We have lots of domain-specific data (200M+ data points, each document having ~100 to ~500 words). We wanted to have a domain-specific LM.
We took some sample data points (2M+) & fine-tuned RoBERTa-base using the Mask Language Modelling (MLM) task.
So far
- we did 4-5 epochs (512 sequence length, batch-size=48)
- used cosine learning rate scheduler (2-3 cycles/epochs)
- We used dynamin masking (masked 15% tokens)
Since the RoBERTa model is finetuned on domain-specific data, we do expect this model to perform better than the pre-trained-RoBERTa which is trained on general texts (wiki data, books, etc)

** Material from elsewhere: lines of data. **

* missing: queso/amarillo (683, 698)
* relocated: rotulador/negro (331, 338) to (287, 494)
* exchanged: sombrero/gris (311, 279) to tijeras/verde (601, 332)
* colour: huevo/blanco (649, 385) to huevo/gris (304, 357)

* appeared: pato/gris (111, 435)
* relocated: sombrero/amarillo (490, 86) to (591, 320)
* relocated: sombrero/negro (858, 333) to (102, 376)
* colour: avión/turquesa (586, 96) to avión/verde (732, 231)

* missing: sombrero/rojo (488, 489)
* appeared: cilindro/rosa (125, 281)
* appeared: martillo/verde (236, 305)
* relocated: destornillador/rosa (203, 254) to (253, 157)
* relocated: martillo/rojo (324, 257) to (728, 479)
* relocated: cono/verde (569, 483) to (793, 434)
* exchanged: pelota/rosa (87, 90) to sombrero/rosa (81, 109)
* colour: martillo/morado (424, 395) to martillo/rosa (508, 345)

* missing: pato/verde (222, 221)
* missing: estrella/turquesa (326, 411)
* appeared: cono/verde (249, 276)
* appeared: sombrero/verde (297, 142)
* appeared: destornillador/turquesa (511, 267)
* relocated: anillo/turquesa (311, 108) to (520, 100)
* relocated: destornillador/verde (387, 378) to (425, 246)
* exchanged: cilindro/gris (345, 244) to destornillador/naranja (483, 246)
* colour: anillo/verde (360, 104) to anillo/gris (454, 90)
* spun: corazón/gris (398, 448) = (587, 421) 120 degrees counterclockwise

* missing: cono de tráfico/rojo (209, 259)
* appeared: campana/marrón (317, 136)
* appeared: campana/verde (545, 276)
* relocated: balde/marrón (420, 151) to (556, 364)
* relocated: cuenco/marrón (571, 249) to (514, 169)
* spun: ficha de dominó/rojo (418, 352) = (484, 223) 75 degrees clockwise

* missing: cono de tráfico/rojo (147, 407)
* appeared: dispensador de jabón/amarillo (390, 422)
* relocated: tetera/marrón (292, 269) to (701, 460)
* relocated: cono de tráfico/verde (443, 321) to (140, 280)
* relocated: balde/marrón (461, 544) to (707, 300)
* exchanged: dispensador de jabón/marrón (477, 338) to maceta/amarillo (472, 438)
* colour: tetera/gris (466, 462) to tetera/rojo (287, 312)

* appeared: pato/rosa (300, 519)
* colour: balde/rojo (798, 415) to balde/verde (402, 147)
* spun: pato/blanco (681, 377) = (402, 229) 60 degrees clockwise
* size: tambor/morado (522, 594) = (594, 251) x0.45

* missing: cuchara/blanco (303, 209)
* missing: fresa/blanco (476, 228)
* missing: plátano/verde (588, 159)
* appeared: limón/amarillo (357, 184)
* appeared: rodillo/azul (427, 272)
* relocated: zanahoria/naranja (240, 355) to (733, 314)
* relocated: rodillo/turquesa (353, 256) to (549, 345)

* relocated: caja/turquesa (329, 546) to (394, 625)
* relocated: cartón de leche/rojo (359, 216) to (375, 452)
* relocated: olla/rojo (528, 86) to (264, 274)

We did perform some tasks like Named Entity Recognition (NER), Text Classification, and Embedding generation to perform cosine similarity tasks. We did this on both finetuned domain-specific RoBERTa and pre-trained-RoBERTa.
Surprisingly, the results are the same (very small difference) for both models. We did try Spacy models too, but the results are same.
Perplexity scores indicate that finetuned MLM-based RoBERTa has a minimal loss.
Can anyone please help us understand why MLM based model is NOT performing better?
- should we go for more data OR more epochs OR both, to see some effect?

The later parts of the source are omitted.